Qu’il cinéma de Federico Fellini soit en grande partie construit sur ses mémoires riminaises de l’enfance et de la jeunesse est un fait connu.
Le Maestro a toujours entretenu un lien fort avec sa ville, qui lui consacre de nombreux lieux et initiatives. À commencer par la Fondation Federico Fellini, via Oberdan 1, dans la maison familiale du réalisateur, qui conserve la bibliothèque et divers matériaux, y compris un grand nombre de dessins.
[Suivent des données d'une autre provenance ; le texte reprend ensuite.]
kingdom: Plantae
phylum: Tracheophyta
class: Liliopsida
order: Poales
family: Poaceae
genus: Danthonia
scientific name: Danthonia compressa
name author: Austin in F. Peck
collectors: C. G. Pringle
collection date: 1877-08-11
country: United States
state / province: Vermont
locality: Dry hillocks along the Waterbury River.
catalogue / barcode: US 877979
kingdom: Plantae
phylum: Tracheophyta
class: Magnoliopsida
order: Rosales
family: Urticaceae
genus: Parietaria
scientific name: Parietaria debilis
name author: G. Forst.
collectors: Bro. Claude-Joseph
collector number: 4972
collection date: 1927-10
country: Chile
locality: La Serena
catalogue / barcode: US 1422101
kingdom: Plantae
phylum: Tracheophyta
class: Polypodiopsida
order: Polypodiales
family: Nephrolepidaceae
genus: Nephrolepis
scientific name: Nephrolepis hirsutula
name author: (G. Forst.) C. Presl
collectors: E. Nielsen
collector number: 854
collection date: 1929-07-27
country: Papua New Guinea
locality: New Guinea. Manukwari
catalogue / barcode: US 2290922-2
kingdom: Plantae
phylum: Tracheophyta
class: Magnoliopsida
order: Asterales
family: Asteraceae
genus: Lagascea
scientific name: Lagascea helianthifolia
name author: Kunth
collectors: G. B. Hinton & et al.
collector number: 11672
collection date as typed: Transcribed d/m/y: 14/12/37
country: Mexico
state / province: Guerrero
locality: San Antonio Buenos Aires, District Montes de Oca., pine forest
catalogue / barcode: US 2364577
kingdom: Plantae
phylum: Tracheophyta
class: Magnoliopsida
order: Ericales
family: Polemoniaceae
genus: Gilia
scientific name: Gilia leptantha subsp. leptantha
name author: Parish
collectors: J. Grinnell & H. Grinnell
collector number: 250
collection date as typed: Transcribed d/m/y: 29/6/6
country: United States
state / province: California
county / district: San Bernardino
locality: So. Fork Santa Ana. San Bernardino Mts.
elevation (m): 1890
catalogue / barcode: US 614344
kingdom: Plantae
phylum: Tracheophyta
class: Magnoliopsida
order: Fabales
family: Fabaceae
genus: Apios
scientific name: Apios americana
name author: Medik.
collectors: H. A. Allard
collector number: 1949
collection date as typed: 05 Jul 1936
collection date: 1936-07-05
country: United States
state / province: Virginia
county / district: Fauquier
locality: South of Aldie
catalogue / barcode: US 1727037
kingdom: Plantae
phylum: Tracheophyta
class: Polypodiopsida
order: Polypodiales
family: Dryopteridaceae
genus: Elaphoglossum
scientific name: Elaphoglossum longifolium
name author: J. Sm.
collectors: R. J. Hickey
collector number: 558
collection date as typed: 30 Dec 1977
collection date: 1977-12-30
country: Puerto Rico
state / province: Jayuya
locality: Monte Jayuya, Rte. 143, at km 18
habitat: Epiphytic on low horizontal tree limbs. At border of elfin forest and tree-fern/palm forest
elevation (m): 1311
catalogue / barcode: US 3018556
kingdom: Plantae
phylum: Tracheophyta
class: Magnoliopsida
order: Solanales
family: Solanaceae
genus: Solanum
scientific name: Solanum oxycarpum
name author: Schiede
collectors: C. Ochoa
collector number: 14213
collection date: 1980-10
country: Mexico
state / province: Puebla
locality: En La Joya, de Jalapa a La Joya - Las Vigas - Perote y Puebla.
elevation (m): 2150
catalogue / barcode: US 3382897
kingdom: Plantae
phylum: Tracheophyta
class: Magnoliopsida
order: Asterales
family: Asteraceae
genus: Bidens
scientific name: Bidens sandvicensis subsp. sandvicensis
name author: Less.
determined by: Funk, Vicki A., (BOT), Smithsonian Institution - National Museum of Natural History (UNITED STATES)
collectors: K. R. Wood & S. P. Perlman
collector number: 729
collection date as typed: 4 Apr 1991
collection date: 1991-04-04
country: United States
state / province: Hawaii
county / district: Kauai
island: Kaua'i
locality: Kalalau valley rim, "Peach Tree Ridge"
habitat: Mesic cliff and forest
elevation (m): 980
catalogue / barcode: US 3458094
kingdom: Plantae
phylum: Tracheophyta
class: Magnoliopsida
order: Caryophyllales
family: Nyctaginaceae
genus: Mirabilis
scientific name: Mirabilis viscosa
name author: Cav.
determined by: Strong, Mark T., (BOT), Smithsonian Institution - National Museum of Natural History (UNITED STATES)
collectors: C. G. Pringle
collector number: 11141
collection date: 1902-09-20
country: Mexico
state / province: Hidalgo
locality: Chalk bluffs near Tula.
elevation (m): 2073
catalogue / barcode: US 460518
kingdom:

En 2003, dix ans après sa disparition, la Fondation a dédié au Maestro un Musée, situé au rez-de-chaussée du même bâtiment, qui accueille périodiquement des expositions et des événements sur les nombreux aspects de sa carrière artistique.
Depuis fin 2007, au Musée, il est également possible de feuilleter le Livre des Rêves, “journal onirique” d’environ quatre cents feuilles de dessin illustrées et commentées par le Fellini lui-même.
En poursuivant l’itinéraire, à quelques centaines de mètres, via Gambalunga, se trouve la cinémathèque municipale, qui conserve des films, des vidéos, des dessins et affiches de films felliniens.
“Rimini – écrivait le Maestro – est une dimension de la mémoire”, et Amarcord a fait voyager dans le monde entier les personnages et les lieux de son enfance : la Saraghina, la Gradisca, le Pataca, l’oncle fou, la Volpina, Ronald Coleman, Titta, don Balosa, la marchande de tabac, les vitelloni… le cinéma Fulgor.
Le Grand Hôtel, la place centrale, le café, le port avec la jetée (c’est-à-dire la “palata”, lieu hivernal des Vitelloni et théâtre des exploits de “Scurezza“, le motocycliste d’Amarcord), la plage, la mer, décor du majestueux transatlantique Rex.